After Mughniyeh died in a joint CIA-Mossad operation in 2008, Zahedi returned to head the Lebanon Corps, which in due course was merged with Syrian command, becoming Sepahe Lobnan va Sorieh (the Syria- Lebanon Corps).
The new assignment put Zahedi in the center of QF outreach to its proxies, a role that grew in importance after the killing of Suleimani in January 2020. Zahedi acquired more responsibility when Jawad Ghafari, the head of QF Unit 4000 – in charge of transmitting weapons to Hezbollah through Syria – was forced to resign under controversial circumstances in 2021. Zahedi utilized drones, secret airline flights, and the land bridge to transport a significant amount of weapons to Hezbollah. The arms were delivered either directly to Beirut International Airport or through Damascus, employing civilian airlines like the IRGC-affiliated Meraj Airlines and Mahan Air, which is also connected to the IRGC.

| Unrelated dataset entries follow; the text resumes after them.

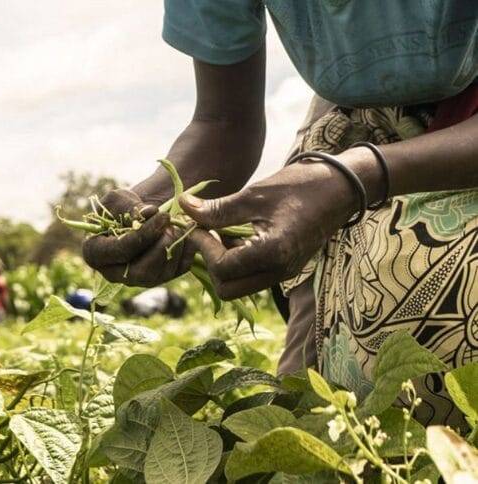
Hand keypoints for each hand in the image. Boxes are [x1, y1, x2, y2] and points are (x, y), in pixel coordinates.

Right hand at [82, 189, 197, 286]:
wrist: (139, 214)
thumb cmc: (122, 206)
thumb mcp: (118, 199)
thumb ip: (127, 206)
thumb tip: (148, 213)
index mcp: (95, 253)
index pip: (120, 252)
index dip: (142, 235)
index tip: (162, 217)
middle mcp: (114, 273)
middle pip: (141, 271)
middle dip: (161, 247)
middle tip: (172, 224)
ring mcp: (138, 279)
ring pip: (160, 275)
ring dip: (175, 248)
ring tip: (179, 225)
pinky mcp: (160, 278)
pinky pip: (177, 271)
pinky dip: (187, 251)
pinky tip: (187, 232)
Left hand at [182, 160, 361, 299]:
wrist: (340, 188)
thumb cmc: (299, 186)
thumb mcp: (254, 195)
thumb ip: (217, 209)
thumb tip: (183, 207)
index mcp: (273, 253)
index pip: (222, 268)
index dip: (202, 247)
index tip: (195, 225)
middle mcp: (279, 271)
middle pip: (227, 289)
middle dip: (210, 263)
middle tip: (205, 234)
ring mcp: (283, 273)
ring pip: (239, 286)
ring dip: (222, 264)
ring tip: (219, 232)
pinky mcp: (285, 268)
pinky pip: (252, 277)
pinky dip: (237, 262)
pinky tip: (235, 235)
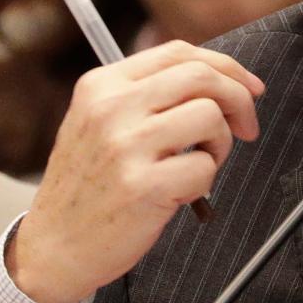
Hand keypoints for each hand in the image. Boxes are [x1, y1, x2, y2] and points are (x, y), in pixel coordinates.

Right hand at [6, 40, 263, 302]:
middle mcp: (110, 108)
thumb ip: (150, 94)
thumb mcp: (101, 122)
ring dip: (220, 143)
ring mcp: (124, 146)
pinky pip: (205, 167)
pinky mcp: (142, 186)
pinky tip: (180, 193)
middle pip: (202, 76)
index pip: (179, 52)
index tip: (250, 87)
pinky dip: (205, 181)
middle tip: (247, 127)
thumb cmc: (92, 186)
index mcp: (102, 85)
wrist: (52, 249)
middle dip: (239, 99)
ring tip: (199, 164)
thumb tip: (224, 78)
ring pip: (209, 116)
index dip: (226, 66)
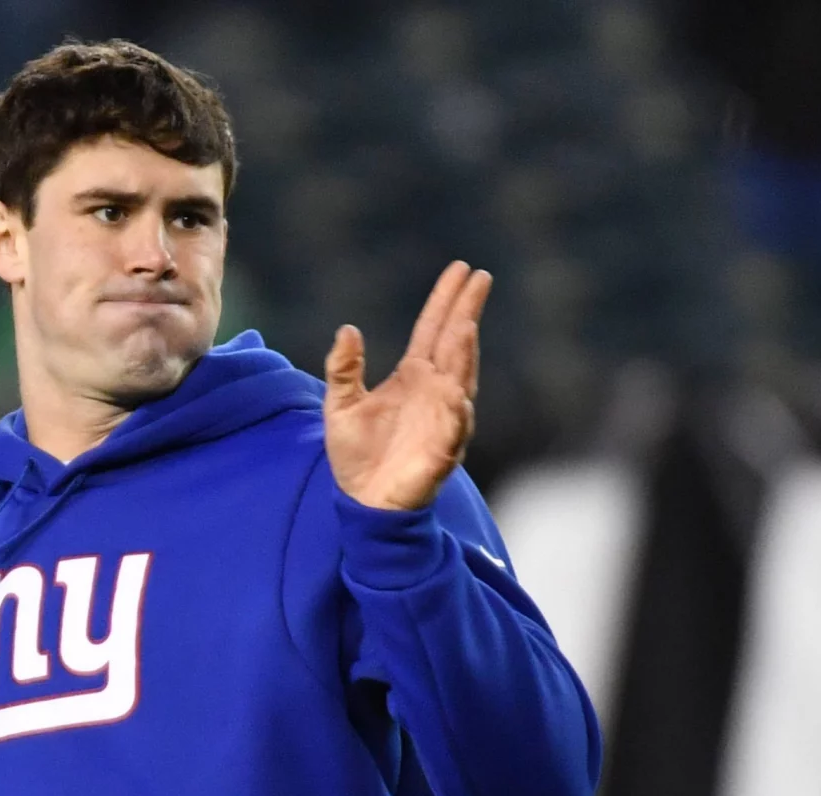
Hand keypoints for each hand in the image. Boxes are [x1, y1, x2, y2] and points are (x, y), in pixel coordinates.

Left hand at [324, 261, 491, 510]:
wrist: (363, 502)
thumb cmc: (357, 454)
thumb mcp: (340, 405)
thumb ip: (343, 369)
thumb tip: (347, 329)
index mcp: (413, 376)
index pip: (434, 329)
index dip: (446, 300)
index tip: (462, 270)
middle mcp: (435, 391)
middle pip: (456, 343)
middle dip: (466, 311)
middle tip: (479, 277)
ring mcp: (443, 418)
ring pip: (460, 380)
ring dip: (464, 354)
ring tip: (466, 325)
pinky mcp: (442, 450)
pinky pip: (454, 428)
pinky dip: (457, 410)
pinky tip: (457, 393)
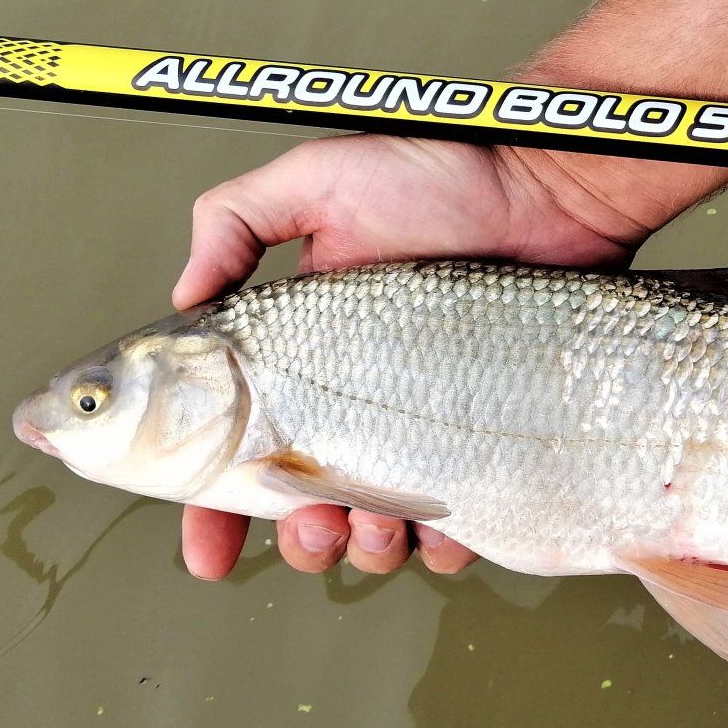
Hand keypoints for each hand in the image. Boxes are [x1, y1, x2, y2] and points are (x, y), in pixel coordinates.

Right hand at [172, 134, 652, 580]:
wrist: (546, 195)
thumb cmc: (441, 177)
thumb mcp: (316, 178)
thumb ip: (234, 220)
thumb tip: (181, 299)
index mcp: (300, 356)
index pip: (236, 449)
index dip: (211, 508)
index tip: (205, 550)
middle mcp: (355, 402)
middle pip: (303, 509)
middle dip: (301, 538)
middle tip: (314, 523)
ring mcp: (421, 427)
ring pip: (377, 530)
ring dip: (367, 545)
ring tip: (381, 517)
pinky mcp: (483, 441)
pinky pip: (458, 523)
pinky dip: (444, 542)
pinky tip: (443, 522)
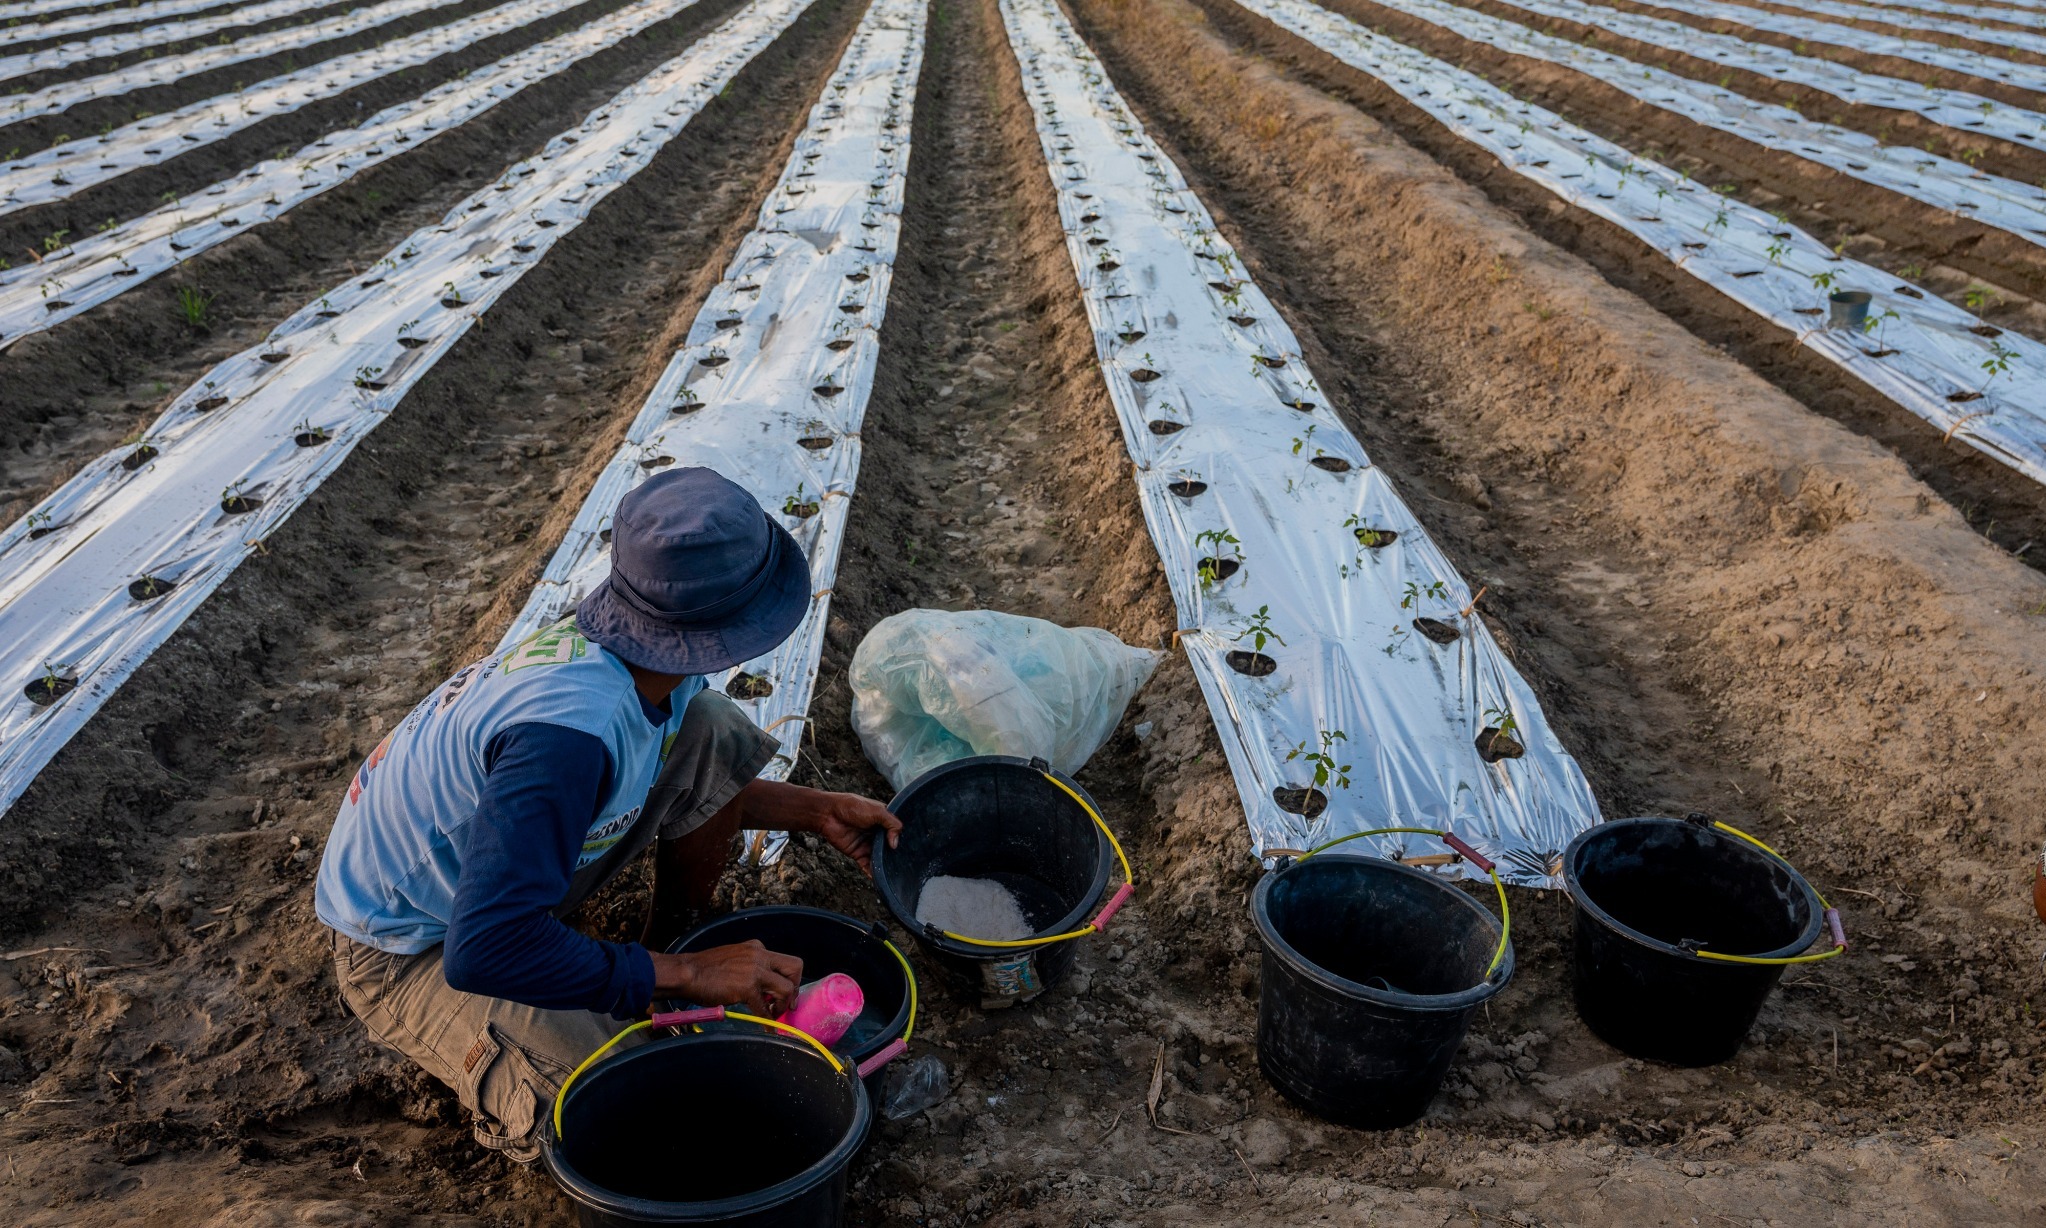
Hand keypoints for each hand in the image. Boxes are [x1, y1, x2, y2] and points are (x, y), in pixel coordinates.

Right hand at [652, 940, 801, 1016]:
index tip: (787, 994)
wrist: (687, 973)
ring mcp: (755, 970)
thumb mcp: (735, 959)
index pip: (785, 961)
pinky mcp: (748, 987)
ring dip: (783, 1005)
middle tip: (789, 1005)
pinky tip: (766, 1026)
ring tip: (774, 1015)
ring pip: (787, 988)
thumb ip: (752, 968)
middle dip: (795, 988)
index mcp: (757, 948)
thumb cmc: (705, 970)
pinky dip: (768, 1019)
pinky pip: (765, 1007)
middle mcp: (760, 955)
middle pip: (795, 967)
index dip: (790, 979)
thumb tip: (765, 988)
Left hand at [741, 780, 901, 874]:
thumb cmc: (852, 807)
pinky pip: (868, 865)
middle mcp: (877, 834)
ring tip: (894, 875)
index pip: (896, 832)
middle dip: (895, 856)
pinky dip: (873, 873)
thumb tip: (895, 844)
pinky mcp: (858, 854)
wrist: (828, 814)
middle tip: (906, 866)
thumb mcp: (877, 811)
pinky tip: (880, 879)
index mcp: (883, 821)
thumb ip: (891, 824)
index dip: (902, 840)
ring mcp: (868, 844)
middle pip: (889, 848)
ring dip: (885, 866)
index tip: (912, 850)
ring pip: (880, 858)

Zahedi also oversaw the Iranian militias operating in the Golan Heights, known as the Golan File. Reflecting Zahedi’s unique prestige, he was the only non-Lebanese member of Hezbollah’s Shura Council.
Most crucially, Ismael Ghani, Suleimani’s successor, deputized Zahedi to lead the so-called “Unity of Fronts” operation, a plan to mobilize the Israeli Arabs and the West Bank Palestinians under the command of Hamas and Palestinian Islamic Jihad (PIJ). The plan was deemed a success when widespread riots in Israel led to Operation Guardians on the Wall in May 2021. To augment Hezbollah’s traditional smuggling from Lebanon, Zahedi ordered a pro-Iranian militia in the Daara Governate in Syria to open a new smuggling route to the West Bank through Jordan.
On March 25 this year, the IDF seized a significant number of advanced arms that Unit 4000 had smuggled into the West Bank with the help of a Fatah official based in Lebanon and affiliated with Hezbollah.
With the outbreak of the Gaza War, Zahedi became a coordinator for Hamas and PIJ, Hezbollah, the Popular Mobilization Forces, and the Houthis. The consulate building in Damascus turned into a full-fledged operations center and a meeting place of representatives of the proxies, including Ziad al Nakhalah, the secretary-general of the PIJ, a frequent visitor.
Both Zahedi and his deputy were given consular ranks to ensure them diplomatic protection. Having exploited the Vienna Convention with impunity for decades, the regime felt satisfied that Israel would not risk attacking a consular facility.
Devastating as the loss of Zahedi was to the QF, the hit on the consulate presented Tehran with an unprecedented dilemma. To deter future attacks on its diplomatic outposts, Iran would need to directly retaliate against Israel.
A show of force would be all the more important because the regime lost credibility by giving mostly rhetorical support to Hamas, a key member of its “Axis of Resistance.” However, direct action would invite a costly IDF retaliation at a time when the autocratic regime has lost most of its legitimacy.
Iran is facing a second “chalice of poison” moment.
In 1985, Ayatollah Khomeini was forced to end the war with Iraq to avoid a collapse of the regime. He described the decision as “drinking a chalice of poison.” It looks like his successors may have to drink from that same chalice to avoid total ruination.
The writer is a senior fellow at the Philos Project.